Хотя Цинциннат связан с потусторонним миром, примет последнего в романе немного, одно лишь ясно — он радикально отличается от мира здешнего. Впрочем, мы видели, что такое различение вообще лежит в основе набоковского мировоззрения. Оно также вполне соответствует безусловному дуализму гностиков, которые исключали прямое взаимодействие или даже обмен посланиями между материальным и духовным мирами. Одним из наиболее ярких воплощений этой темы в романе становится описание странных предметов, которые мать Цинцинната Цецилия Ц. называет «нетками». Она с ними столкнулась еще в детстве, а вспомнила у Цинцинната в камере, когда тот пренебрежительно отозвался об аляповатых неодушевленных предметах, со всех сторон окружающих его. Мать отзывается, что «нетки» эти кажутся бесформенными и даже как бы бессмысленными нормальному зрению и что к ним полагаются особенные кривые зеркала, в которых все обычные предметы тоже искажаются и ничего нельзя понять. Но в отражении своих собственных, особых зеркал «нетки» неожиданно восстанавливаются, обретают форму. Цинциннат, естественно, не может понять, зачем ему все это рассказывают, но потом на какое-то мгновенье улавливает в глазах матери некий проблеск: «…ту последнюю, верную, все объясняющую и ото всего охраняющую точку, которую он и в себе умел нащупать… эта точка выражала такую бурю истины, что душа Цинцинната не могла не взыграть» (IV, 78). Ясно, что «точка» — это та самая божественная искра, что заброшена в душу Цинцинната и что освещает ему путь в потусторонность. Получается, «нетки» становятся чем-то вроде примеров, к которым Цецилия Ц. обращается (а, возможно, просто придумывает их), дабы дать понять сыну, что окружающие его в тюрьме абсурд и страдания, которые, в свою очередь, складываются в образ надвигающейся плахи, обнаружат, стоит их увидеть в адекватном контексте мира духовности, свой иллюзорный, т. е. истинный смысл.

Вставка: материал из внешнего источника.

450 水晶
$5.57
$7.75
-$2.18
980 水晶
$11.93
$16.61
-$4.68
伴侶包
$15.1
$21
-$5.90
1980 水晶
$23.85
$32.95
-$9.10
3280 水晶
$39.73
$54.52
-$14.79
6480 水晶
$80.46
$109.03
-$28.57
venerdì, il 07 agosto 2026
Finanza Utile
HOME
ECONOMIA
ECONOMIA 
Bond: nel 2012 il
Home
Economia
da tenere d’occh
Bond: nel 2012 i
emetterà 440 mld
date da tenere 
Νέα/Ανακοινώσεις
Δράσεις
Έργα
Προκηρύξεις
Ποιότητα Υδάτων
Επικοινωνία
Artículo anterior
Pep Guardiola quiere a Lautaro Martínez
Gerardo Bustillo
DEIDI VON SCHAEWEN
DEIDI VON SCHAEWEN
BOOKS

Можно сказать и иначе: никому не дано представить истинную форму того опыта, который, возможно, ожидает нас по ту сторону границы, разделяющей здешний и иной миры. Контуры связи между «нетками» и потусторонностью проступают также в самой образной системе поэтического размышления Цинцинната на темы потусторонности и ее сути, — размышления, где упоминается зеркало, «там» сияющее, зеркало, «от которого иной раз сюда перескочит зайчик» (IV, 53).

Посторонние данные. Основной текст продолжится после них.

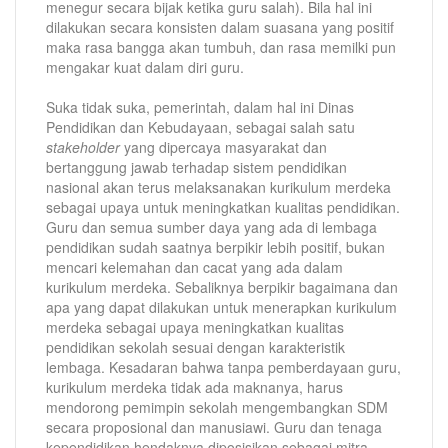
menegur secara bijak ketika guru salah). Bila hal ini
dilakukan secara konsisten dalam suasana yang positif
maka rasa bangga akan tumbuh, dan rasa memilki pun
mengakar kuat dalam diri guru.
Suka tidak suka, pemerintah, dalam hal ini Dinas
Pendidikan dan Kebudayaan, sebagai salah satu
stakeholder
yang dipercaya masyarakat dan
bertanggung jawab terhadap sistem pendidikan
nasional akan terus melaksanakan kurikulum merdeka
sebagai upaya untuk meningkatkan kualitas pendidikan.
Guru dan semua sumber daya yang ada di lembaga
pendidikan sudah saatnya berpikir lebih positif, bukan
mencari kelemahan dan cacat yang ada dalam
kurikulum merdeka. Sebaliknya berpikir bagaimana dan
apa yang dapat dilakukan untuk menerapkan kurikulum
merdeka sebagai upaya meningkatkan kualitas
pendidikan sekolah sesuai dengan karakteristik
lembaga. Kesadaran bahwa tanpa pemberdayaan guru,
kurikulum merdeka tidak ada maknanya, harus
mendorong pemimpin sekolah mengembangkan SDM
secara proposional dan manusiawi. Guru dan tenaga
kependidikan hendaknya diposisikan sebagai mitra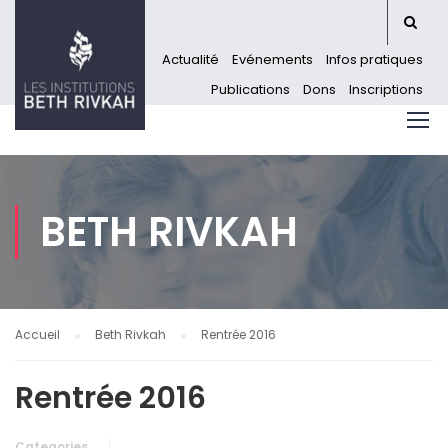
Actualité
Evénements
Infos pratiques
Publications
Dons
Inscriptions
BETH RIVKAH
Accueil
Beth Rivkah
Rentrée 2016
Rentrée 2016
Categories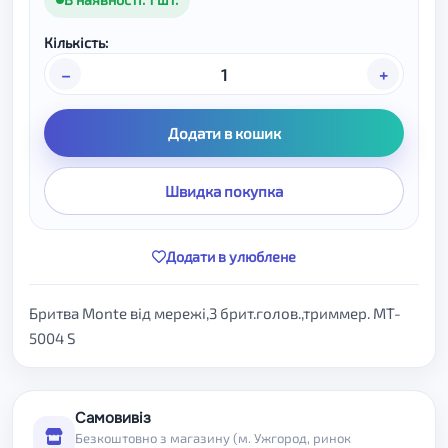
Кількість:
–
+
Додати в кошик
Швидка покупка
Додати в улюблене
Бритва Monte від мережі,3 брит.голов.,триммер. MT-
5004 S
Самовивіз
Безкоштовно з магазину (м. Ужгород, ринок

Хотя в конечном итоге потусторонность, возможно, для смертного недостижима, переживаемый Цинциннатом опыт времени образует еще один пучок тем и образов, который бросает свет на связи материального и духовного планов бытия. Вот герой описывает, как однажды, может быть, во сне, явился ему человек, двинувшийся было от стены, у которой дремал, а тень за ним последовала не сразу: «между его движением и движением отставшей тени, — эта секунда, эта синкопа, — вот редкий сорт времени, в котором живу» (IV, 29). А уже в следующем предложении Цинциннат говорит о «невидимой пуповине», связывающей его с таинственной потусторонностью. Взаимодополняя друг друга, эти реплики намекают на то, что подлинная среда, в которой пребывает Цинциннат, или, точнее, его двойник — это вневременная среда духовности. А с другой стороны, герой — тоже существо материальное, и потому повседневно его окружает не вневременность, но пустое и тоскливое коловращение тюремной рутины. Не случайно коридор, как замечает Цинциннат, закругляется, чтобы вернуться к его камере, а тоннель, прорытый м-сье Пьером, ведет к кабинету директора. Попытка Цинцинната описать вневременной «момент», в котором он живет, предваряет метафоры Вана Вина, когда он в «Аде» толкует о феномене времени, отражая, в свою очередь, воззрения самого Набокова.{144} От этих рассуждений тянется нить и к обманчивому образу времени как сферической тюрьмы, который Набоков рисует в мемуарах, где автор «собою обло ограничен и затмен» (IV, 50). Есть сходство и между тем, как Цинциннат и Набоков ускользают из своих темниц. Поднявшегося с помоста Цинцинната догоняет «во много раз уменьшившийся Роман, он же Родриг» (IV, 129), из чего следует, что сам Цинциннат вырос либо вышел за границы своего прежнего, телесного, бытия. А Набоков, описывая в мемуарах вневременные моменты космической синхронизации, постоянно прибегает к образу расширения сознания, способного охватить все бытие.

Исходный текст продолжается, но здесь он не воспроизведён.